● **TEXT UNDER STUDY**
* * * * * * * * *

A paragraph within the next section seems to follow up on this insight by examining the across-participant consistency of the differences in tactile spatial resolution between body parts. To this aim, pairwise rank correlations between body sites are conducted. This analysis raises red flags from a statistical point of view. 1) An ANOVA and its follow-up tests assume no variation in the size of the tested effect but varying base values across participants. Thus, if significant differences between conditions are confirmed by the original statistical analysis, most participants will have better spatial resolution in one condition than the other condition, and the difference between body sites will be similar across participants. 2) Correlations are power-hungry, and non-parametric tests are power-hungry. Thus, the number of participants needed for a reliable rank correlation analysis far exceeds that of the study. In sum, a correlation should emerge between body sites associated with significantly different tactile JNDs; however, these correlations might only be significant for body sites with pronounced differences due to the sample size.

(2) Larger breasts are associated with lower tactile spatial resolution

This conclusion is based on a strong correlation between participants' JNDs and the size of their breasts. The depicted correlation convincingly supports the conclusion. The sample size is below that recommended for correlations based on power analyses, but simulations show that spurious correlations of the reported size are extremely unlikely at N=18. Moreover, visual inspection rules out that outliers drive these correlations. Thus, they are convincing. This result is of interest to the field, as it aligns with the hypothesis that nerve fibers are more sparsely distributed across larger body parts.

(3) The nipple is a unit

The data do not support this conclusion. The conclusion that the nipple is perceived as a unit is based on poor tactile localization performance for touches on the nipple compared to the areola. The problem is that the localization task is a quadrant identification task with the center being at the nipple. Quadrants for the areola could be significantly larger due to the relative size of the areola and the nipple; the results section seems to suggest this was accounted for when placing the tactile stimuli within the quadrants, but the methods section suggests otherwise. Additionally, the areola has an advantage because of its distance from the nipple, which leads to larger Euclidean distances between the centers of the quadrants than for the nipple. Thus, participants should do better for the areola than for the nipple even if both sites have the same tactile resolution.

To justify the conclusion that the nipple is a unit, additional data would be required. 1) One could compare psychometric curves with the nipple as the center and psychometric curves with a nearby point on the areola as the center. 2) Performance in the quadrant task could be compared for the nipple and an equally sized portion of the areola and tactile locations that have the same distance to the border between quadrants in skin coordinates. 3) Tactile resolution could be directly measured for both body sites using a tactile orientation task with either a two-dot probe or a haptic grating.

* * * * * * * * *

● **EXTRACTED MATERIAL**
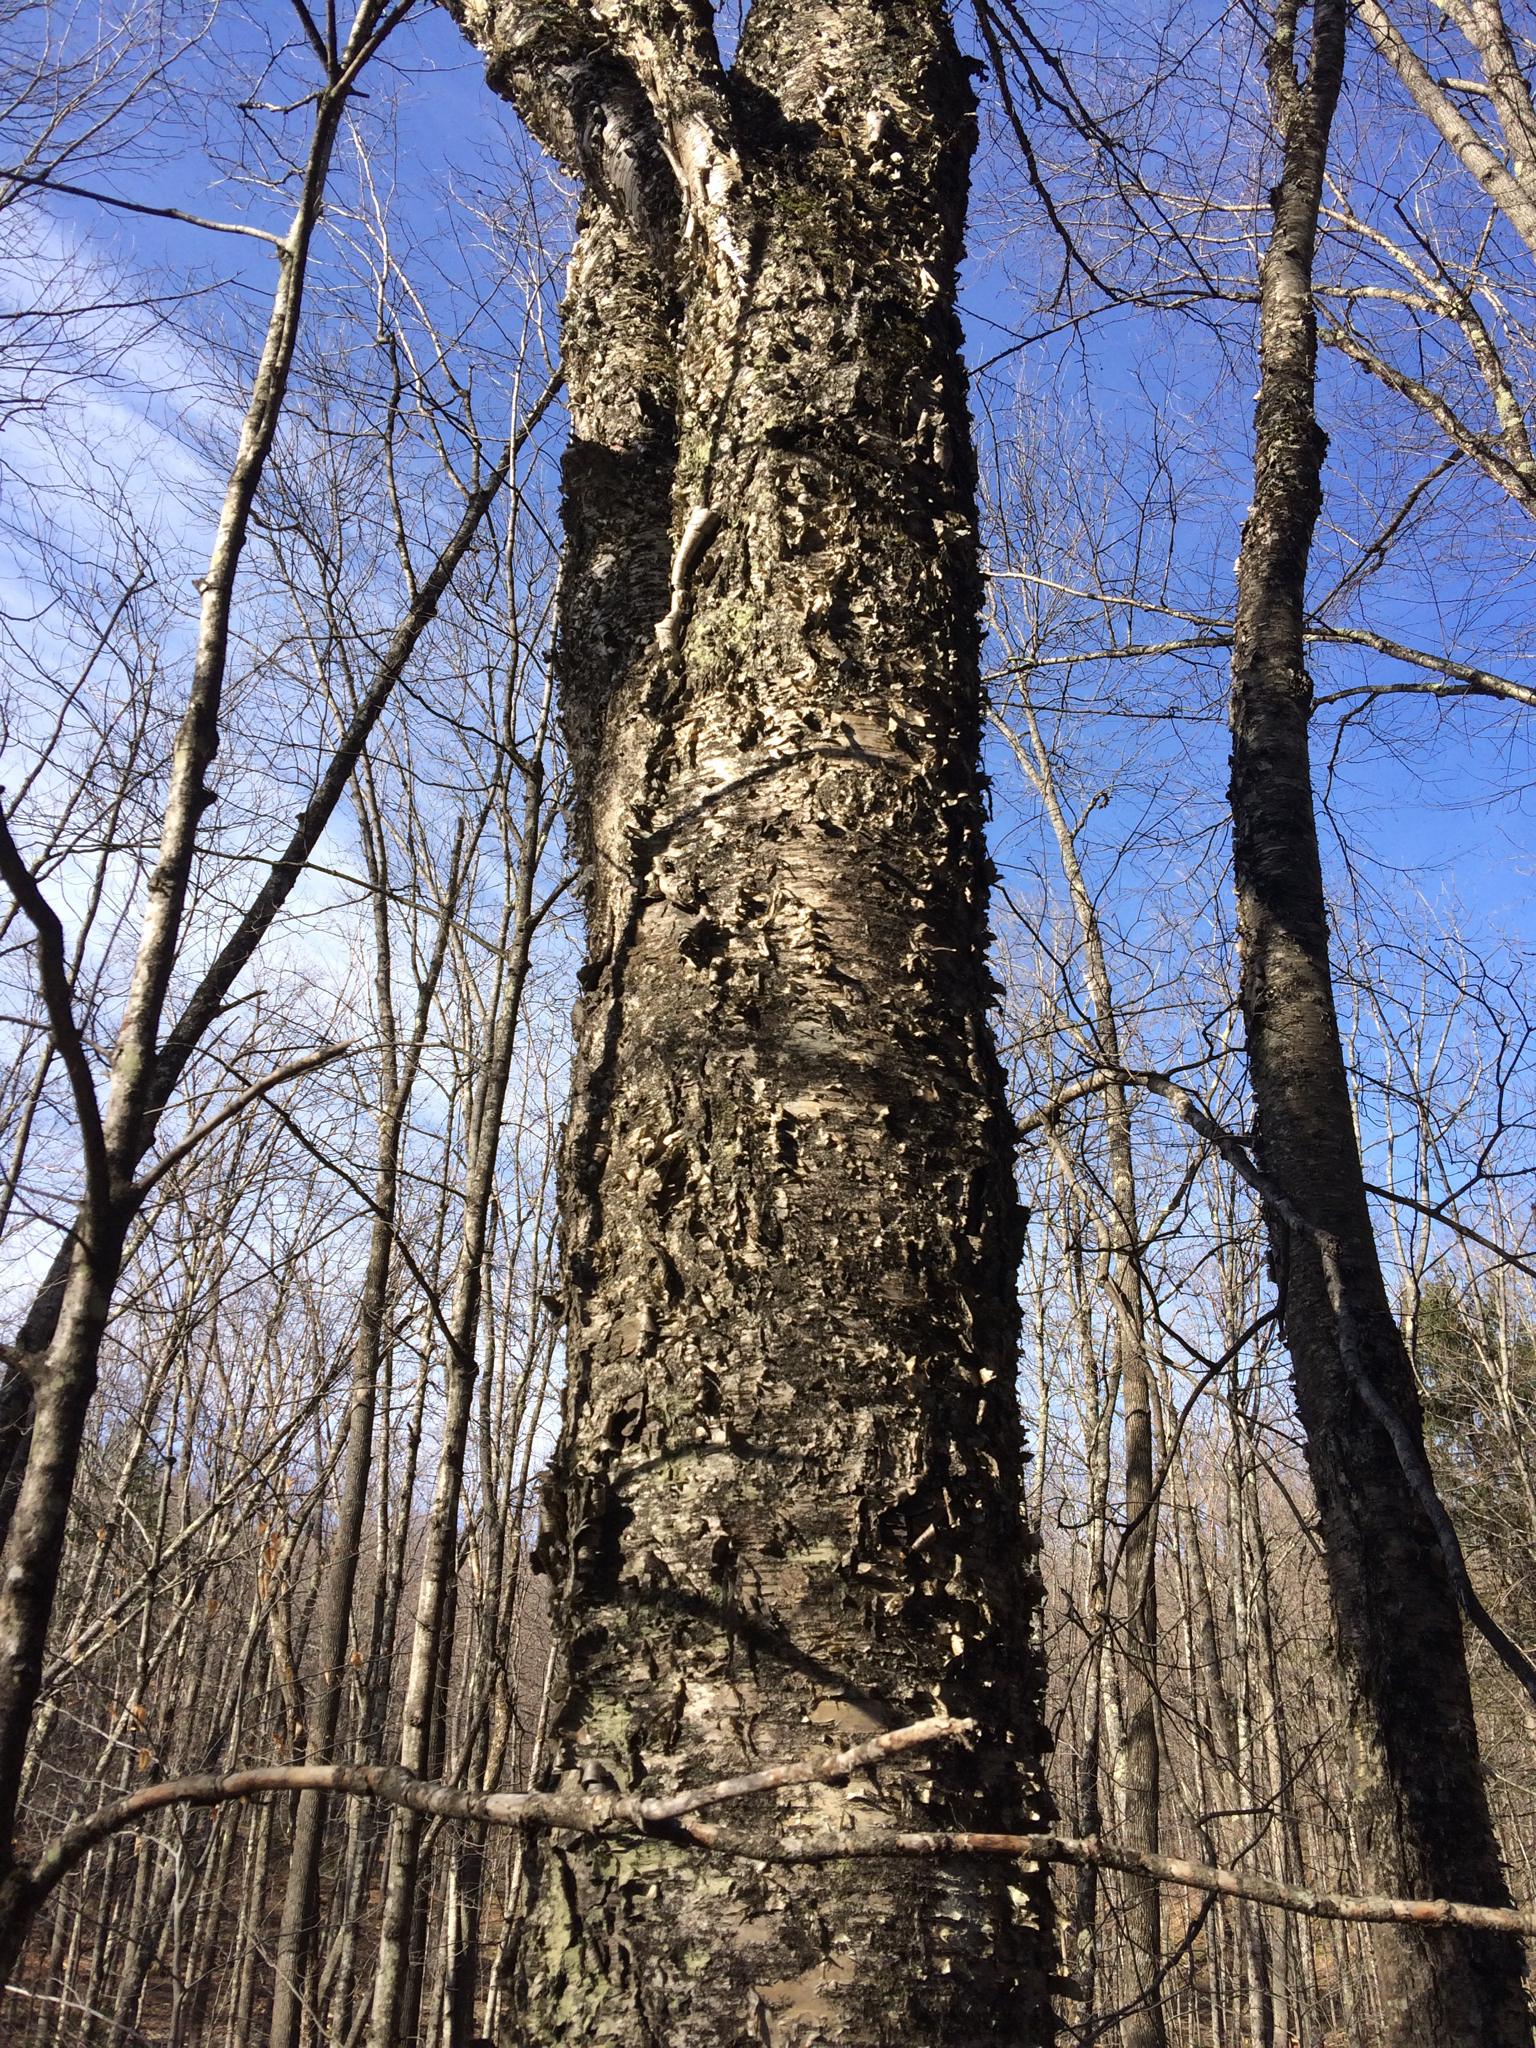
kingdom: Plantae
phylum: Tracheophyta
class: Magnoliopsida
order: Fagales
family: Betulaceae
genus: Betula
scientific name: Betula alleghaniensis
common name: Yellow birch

* * * * * * * * *

● **TASK PROMPT**
Repeat everything in the review of the tactile-sensitivity study from "(2) Larger breasts" down to "larger body parts.", word for word.

● **ANSWER AREA**
(2) Larger breasts are associated with lower tactile spatial resolution

This conclusion is based on a strong correlation between participants' JNDs and the size of their breasts. The depicted correlation convincingly supports the conclusion. The sample size is below that recommended for correlations based on power analyses, but simulations show that spurious correlations of the reported size are extremely unlikely at N=18. Moreover, visual inspection rules out that outliers drive these correlations. Thus, they are convincing. This result is of interest to the field, as it aligns with the hypothesis that nerve fibers are more sparsely distributed across larger body parts.